— Compiti da svolgere —
A. Secondo il testo sugli Speaker, chi è stata la prima Speaker donna della storia americana?
B. Riprendi il testo sugli Speaker britannico e americano a partire dalla sua ultima frase.

— Testo —
Nel Regno Unito, lo Speaker è indipendente dal partito con cui è stato eletto deputato ed è l’arbitro imparziale della dialettica parlamentare; si siede in fondo al rettangolo dell’aula (la quale si presenta a banchi contrapposti); innanzi a sé ha la mazza (the mace), antico e pesantissimo attrezzo poggiato sul tavolo centrale, che sta a minacciare simbolicamente i deputati, onde costringerli all’osservanza del regolamento e del galateo istituzionale; applica rigorosamente e con assoluta neutralità il regolamento, alla luce dei precedenti. Non s’intrude nella determinazione dell’agenda parlamentare, competente a comunicare la quale è il Leader of the House (che in Italia sarebbe il ministro dei rapporti col Parlamento). Lo Speaker non di rado è del partito opposto a quello che governa (per esempio, attualmente è in carica il laburista Lindsay Hoyle, mentre – come è noto – il Primo ministro è il conservatore Rishi Sunak; nel 2009, il conservatore John Bercow era stato eletto mentre era ancora Primo ministro il laburista Gordon Brown). Per questo, quando viene eletto, di solito restituisce la tessera del suo partito e il principale partito avverso rinuncia a opporgli un candidato nel suo collegio.
A Washington, la situazione è tutta al contrario. Lo Speaker è il capo parlamentare del suo partito e uno dei principali responsabili delle campagne per il relativo finanziamento; se è dello stesso partito del Presidente degli Stati Uniti, ne è il massimo alleato istituzionale; se è di quello rivale, è il capo riconosciuto dell’opposizione politica (K. Bradshaw-D. Pring, 56).
Questo connotato – ovviamente – non gli consente parzialità nella conduzione della seduta della Camera o negli annunzi istituzionali (le convocazioni dell’organo, la moderazione del dibattito, la dichiarazione dell’esito della votazione, eccetera). La parzialità sta invece nelle sue esternazioni e nella curvatura politica che egli dà alla programmazione dei lavori (W. McKay-C.W. Johnson, 43).
Un caso molto marcato di protagonismo politico dello Speaker fu, per esempio, quello di Newt Gingrich, il quale – eletto nel 1994 – fu la spina nel fianco della presidenza di Bill Clinton fino al 1998, nel tentativo democratico di riforma sanitaria, prima; e nello sviluppo del caso Lewinsky, poi.
Il suo successore (sempre repubblicano) – Dennis Hastert – sentì il bisogno nel 2003 di stilare una sorta di decalogo del buono Speaker, teso a sottolinearne, pur nell’inequivoca appartenenza politica, le necessarie doti di affidabilità e concretezza (W. McKay-C.W. Johnson, 45). La democratica Nancy Pelosi – la prima Speaker donna della storia americana, eletta due volte, a seguito delle elezioni di mezzo termine del 2006 e del 2018 (intervallate dalle presidenze dei repubblicani John Boehner e Paul Ryan, tra il 2010 e il 2018) – è ritenuta essersi sostanzialmente ispirata ai dettami di Hastert. Ella è nota, al riguardo, anche per essere intervenuta sul regolamento della Camera a proposito delle Questions of privilege, vale a dire le proposte dei deputati singoli, disciplinate dalla Rule IX.

— Elenco estratto —
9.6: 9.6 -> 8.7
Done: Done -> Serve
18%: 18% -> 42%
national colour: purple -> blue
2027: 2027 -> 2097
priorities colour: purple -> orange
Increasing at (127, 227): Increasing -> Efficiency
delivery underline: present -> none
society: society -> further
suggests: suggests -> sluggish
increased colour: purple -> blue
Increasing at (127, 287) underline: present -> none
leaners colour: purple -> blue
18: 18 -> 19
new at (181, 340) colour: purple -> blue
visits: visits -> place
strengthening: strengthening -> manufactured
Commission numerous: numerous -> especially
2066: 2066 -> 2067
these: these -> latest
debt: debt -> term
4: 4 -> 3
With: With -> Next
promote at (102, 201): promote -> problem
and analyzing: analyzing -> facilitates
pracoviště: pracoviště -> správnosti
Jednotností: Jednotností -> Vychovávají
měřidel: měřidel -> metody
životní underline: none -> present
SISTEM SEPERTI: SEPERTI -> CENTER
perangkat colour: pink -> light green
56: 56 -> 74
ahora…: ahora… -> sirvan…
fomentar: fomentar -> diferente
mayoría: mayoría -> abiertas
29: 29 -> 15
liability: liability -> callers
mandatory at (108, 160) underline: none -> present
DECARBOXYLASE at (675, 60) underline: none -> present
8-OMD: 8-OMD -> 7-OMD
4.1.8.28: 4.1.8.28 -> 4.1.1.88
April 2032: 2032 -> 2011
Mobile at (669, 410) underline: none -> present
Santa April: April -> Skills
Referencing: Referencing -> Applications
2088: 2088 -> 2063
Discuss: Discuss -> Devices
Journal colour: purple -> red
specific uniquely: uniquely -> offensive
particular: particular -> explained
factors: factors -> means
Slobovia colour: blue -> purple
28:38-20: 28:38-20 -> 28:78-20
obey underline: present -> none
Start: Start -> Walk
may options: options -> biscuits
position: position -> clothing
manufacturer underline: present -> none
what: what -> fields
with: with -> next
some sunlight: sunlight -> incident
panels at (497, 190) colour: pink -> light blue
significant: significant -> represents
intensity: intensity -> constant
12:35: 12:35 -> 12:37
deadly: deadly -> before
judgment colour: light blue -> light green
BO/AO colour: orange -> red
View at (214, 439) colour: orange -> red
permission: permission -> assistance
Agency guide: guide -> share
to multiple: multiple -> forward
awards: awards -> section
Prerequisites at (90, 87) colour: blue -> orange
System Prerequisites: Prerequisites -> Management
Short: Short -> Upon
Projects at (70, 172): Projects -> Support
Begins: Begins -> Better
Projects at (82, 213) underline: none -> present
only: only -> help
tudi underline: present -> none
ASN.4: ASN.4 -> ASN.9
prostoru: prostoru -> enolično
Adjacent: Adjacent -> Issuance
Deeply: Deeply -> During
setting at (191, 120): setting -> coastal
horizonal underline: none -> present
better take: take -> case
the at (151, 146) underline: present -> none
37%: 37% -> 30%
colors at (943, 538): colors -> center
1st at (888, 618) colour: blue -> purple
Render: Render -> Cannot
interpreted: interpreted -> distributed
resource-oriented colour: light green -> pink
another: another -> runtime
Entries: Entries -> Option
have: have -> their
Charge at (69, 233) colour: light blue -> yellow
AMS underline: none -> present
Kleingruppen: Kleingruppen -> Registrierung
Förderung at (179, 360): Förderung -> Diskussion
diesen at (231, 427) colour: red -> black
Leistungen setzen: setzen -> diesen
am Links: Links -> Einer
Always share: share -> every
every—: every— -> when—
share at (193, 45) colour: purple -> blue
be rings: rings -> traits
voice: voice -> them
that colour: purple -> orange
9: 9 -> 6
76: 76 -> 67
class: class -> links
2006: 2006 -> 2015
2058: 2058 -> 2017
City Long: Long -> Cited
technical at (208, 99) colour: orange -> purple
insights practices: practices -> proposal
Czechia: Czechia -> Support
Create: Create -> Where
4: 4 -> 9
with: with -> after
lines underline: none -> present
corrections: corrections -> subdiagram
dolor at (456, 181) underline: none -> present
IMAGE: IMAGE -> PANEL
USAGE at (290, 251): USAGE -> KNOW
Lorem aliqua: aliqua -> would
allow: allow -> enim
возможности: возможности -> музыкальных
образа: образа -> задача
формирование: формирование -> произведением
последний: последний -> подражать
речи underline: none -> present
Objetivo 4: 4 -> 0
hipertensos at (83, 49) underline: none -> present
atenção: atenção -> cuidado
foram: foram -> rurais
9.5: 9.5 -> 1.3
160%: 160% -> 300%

— Risposte scritte —
A. La democratica Nancy Pelosi.

B.
Questo articolo del regolamento disciplina una serie di fattispecie che nel Parlamento italiano stanno a cavallo tra l’intervento sull’ordine dei lavori, il richiamo al regolamento e il fatto personale. Entro questo schema, nel Congresso degli USA si colloca anche la motion to vacate the Chair, vale a dire – in termini sintetici – una sorta di mozione di sfiducia allo Speaker, la cui prima applicazione risale al 1910, occasione in cui la mozione non fu approvata. Questo strumento è riconosciuto anche dal Jefferson’s Manual, prima tradizionale fonte interpretativa del Regolamento.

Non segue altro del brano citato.